Airi Saal siguió caminando en dirección a la puerta, tan imperturbable como si no hubiera escuchado nada. Pero una sonrisa muy leve se marcó unos instantes en su rostro, un destello de triunfo animó la profundidad de sus pupilas. Se le chispó la mandíbula, y durante un leve momento pareció que se detendría. Pero no se detuvo.
—¡Airi!
Ahora sí.
Se detuvo y la miró.
Una nueva mirada, espesa como un cubo de gelatina que de pronto hubieran arrojado sobre ellas desde lo alto del techo.
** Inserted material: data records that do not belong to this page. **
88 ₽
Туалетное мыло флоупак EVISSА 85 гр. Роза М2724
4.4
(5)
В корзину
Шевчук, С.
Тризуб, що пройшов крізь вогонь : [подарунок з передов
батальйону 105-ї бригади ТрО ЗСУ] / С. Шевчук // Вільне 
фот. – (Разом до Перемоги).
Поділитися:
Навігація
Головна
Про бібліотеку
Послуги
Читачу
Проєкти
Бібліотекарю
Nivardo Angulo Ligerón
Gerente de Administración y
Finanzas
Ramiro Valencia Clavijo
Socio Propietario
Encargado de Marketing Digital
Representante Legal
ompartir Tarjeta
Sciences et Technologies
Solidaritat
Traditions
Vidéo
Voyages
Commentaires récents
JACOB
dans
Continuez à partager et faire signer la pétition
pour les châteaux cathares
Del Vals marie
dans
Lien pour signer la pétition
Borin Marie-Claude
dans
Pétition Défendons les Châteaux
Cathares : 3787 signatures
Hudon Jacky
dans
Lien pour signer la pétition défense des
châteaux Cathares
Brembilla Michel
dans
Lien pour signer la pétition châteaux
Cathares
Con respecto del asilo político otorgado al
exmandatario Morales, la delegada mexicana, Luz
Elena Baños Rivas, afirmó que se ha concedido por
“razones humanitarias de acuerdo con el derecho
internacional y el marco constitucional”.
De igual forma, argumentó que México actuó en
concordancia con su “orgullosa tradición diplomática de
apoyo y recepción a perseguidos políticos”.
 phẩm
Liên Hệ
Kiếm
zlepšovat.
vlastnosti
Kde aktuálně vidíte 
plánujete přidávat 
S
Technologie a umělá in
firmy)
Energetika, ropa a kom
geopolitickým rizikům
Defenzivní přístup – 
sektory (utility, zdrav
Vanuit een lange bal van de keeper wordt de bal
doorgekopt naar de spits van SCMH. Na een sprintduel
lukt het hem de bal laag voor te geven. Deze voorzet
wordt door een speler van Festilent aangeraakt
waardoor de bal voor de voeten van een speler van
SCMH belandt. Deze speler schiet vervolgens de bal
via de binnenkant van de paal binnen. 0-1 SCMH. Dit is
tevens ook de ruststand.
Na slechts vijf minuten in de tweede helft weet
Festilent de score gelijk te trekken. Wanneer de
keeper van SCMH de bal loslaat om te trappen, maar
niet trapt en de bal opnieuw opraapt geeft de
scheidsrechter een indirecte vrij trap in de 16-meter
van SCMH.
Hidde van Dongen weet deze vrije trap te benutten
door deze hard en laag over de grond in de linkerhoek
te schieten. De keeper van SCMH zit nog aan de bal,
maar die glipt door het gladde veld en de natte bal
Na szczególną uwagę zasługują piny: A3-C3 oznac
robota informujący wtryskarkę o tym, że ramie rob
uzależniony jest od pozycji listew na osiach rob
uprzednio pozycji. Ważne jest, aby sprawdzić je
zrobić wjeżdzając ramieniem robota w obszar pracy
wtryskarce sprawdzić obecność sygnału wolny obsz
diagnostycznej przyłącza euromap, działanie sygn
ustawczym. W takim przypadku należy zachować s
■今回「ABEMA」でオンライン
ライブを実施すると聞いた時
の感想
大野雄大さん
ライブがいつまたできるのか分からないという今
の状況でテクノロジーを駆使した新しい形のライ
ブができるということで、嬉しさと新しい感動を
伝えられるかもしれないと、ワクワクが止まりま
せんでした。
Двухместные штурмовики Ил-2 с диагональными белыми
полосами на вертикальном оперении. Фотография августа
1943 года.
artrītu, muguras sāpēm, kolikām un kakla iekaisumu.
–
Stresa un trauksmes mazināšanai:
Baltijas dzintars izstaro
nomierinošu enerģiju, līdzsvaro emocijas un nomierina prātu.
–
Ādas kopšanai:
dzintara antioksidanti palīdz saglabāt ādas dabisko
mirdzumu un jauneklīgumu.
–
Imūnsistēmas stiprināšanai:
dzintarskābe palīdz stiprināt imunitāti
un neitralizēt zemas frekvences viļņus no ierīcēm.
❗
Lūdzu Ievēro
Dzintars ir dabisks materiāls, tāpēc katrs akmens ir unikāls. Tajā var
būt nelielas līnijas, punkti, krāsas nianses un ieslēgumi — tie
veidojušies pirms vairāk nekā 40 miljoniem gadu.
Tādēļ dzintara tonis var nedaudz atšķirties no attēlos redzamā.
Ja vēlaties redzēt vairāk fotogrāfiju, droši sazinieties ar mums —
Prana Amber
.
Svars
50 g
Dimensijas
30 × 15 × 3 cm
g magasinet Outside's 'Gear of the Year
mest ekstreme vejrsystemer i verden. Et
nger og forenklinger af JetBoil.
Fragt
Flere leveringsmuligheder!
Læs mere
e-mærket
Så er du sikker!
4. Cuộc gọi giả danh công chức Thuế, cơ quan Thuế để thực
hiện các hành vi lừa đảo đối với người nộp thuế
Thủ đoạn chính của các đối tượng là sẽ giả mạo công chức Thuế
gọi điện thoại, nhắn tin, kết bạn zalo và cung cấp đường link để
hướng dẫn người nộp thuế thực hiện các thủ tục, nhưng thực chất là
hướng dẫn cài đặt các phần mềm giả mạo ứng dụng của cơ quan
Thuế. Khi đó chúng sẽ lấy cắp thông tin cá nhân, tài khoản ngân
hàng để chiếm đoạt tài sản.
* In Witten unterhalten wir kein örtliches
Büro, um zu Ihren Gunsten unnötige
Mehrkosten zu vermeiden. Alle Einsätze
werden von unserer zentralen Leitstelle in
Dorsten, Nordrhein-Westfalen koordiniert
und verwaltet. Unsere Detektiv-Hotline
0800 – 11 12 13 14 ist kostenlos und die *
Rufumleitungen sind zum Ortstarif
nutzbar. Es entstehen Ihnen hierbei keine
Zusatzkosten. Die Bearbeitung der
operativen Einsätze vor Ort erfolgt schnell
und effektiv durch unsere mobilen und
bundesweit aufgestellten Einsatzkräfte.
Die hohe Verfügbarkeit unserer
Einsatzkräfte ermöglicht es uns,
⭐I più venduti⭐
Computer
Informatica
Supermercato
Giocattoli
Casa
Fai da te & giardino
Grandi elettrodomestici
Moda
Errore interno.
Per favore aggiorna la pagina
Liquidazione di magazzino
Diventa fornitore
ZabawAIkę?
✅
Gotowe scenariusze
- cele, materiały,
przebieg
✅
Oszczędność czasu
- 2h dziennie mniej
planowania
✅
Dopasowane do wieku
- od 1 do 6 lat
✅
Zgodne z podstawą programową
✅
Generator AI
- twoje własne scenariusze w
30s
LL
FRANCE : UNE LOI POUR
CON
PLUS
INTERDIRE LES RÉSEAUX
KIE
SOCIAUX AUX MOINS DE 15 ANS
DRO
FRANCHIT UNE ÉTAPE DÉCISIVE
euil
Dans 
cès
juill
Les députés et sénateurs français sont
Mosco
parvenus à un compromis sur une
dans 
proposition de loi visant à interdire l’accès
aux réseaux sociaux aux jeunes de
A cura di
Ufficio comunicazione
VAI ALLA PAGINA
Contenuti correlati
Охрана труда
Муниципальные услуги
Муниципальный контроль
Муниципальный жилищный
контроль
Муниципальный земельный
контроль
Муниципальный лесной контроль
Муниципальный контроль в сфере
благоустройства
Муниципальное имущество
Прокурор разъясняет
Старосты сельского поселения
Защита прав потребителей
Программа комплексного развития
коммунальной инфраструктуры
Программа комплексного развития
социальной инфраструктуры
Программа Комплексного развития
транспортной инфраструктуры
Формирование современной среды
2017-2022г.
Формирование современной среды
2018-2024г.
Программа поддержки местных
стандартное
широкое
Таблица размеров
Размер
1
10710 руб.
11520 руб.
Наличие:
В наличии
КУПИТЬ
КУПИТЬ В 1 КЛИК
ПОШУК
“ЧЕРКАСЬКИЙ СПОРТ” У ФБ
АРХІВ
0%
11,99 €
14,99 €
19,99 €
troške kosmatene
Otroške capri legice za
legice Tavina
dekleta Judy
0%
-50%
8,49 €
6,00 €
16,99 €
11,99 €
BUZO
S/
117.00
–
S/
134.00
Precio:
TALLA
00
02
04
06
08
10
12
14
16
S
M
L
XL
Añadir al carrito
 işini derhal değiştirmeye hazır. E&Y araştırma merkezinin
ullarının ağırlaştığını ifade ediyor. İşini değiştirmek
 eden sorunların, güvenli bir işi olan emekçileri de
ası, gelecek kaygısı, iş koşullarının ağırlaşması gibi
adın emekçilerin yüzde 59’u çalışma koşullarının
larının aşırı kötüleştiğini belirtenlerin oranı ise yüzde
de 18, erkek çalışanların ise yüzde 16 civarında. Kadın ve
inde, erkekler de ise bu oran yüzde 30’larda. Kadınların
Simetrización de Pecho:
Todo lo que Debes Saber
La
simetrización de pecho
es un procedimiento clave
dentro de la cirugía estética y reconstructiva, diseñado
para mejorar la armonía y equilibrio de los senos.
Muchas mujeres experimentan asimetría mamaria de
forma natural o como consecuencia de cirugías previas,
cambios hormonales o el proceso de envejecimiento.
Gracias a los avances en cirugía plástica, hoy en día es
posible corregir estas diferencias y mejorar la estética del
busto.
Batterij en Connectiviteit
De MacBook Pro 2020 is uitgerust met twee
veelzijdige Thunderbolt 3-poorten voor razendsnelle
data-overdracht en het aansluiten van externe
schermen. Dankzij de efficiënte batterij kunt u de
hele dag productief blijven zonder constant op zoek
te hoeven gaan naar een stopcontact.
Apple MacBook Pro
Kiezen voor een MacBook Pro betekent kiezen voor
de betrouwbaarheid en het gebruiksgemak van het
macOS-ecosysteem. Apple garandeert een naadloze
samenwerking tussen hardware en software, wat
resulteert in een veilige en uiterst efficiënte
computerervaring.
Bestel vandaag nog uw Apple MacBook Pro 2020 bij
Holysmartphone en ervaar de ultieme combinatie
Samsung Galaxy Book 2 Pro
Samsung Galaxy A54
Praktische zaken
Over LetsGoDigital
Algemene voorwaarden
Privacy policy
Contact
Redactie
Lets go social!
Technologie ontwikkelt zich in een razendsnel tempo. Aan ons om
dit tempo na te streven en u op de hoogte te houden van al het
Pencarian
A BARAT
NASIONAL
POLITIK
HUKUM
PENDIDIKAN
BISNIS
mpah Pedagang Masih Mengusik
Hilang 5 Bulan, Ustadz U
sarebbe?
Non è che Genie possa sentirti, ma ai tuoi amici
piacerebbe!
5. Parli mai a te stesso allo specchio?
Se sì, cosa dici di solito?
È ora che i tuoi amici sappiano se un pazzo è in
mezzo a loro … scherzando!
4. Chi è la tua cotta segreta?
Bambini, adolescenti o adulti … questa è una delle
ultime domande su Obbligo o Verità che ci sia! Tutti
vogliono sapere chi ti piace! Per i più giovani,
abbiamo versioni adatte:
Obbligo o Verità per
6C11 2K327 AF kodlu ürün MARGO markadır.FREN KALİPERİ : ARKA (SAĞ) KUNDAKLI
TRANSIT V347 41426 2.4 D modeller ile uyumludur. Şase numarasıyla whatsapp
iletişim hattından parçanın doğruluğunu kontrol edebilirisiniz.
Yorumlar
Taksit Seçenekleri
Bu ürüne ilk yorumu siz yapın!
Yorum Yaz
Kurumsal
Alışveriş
Gelatina escurriendo a chorros desde los dos quinqués de petróleo que colgaban en medio del saloon.
—¿Sí, Reha?
—¿Por qué te esperaba Brad?
Un largo silencio.
Los ojos de Airi parecieron animarse con una llamarada.
—"¡No será tuyo del todo! ¡En adelante, jamás podrá serlo!"
Rió.
¡Qué amarga le supo de pronto su propia risa!
—Es usted demasiado ingenua, querida Reha.
Y salió, dejando tras de sí únicamente la leve oscilación de los batientes pintados de verde.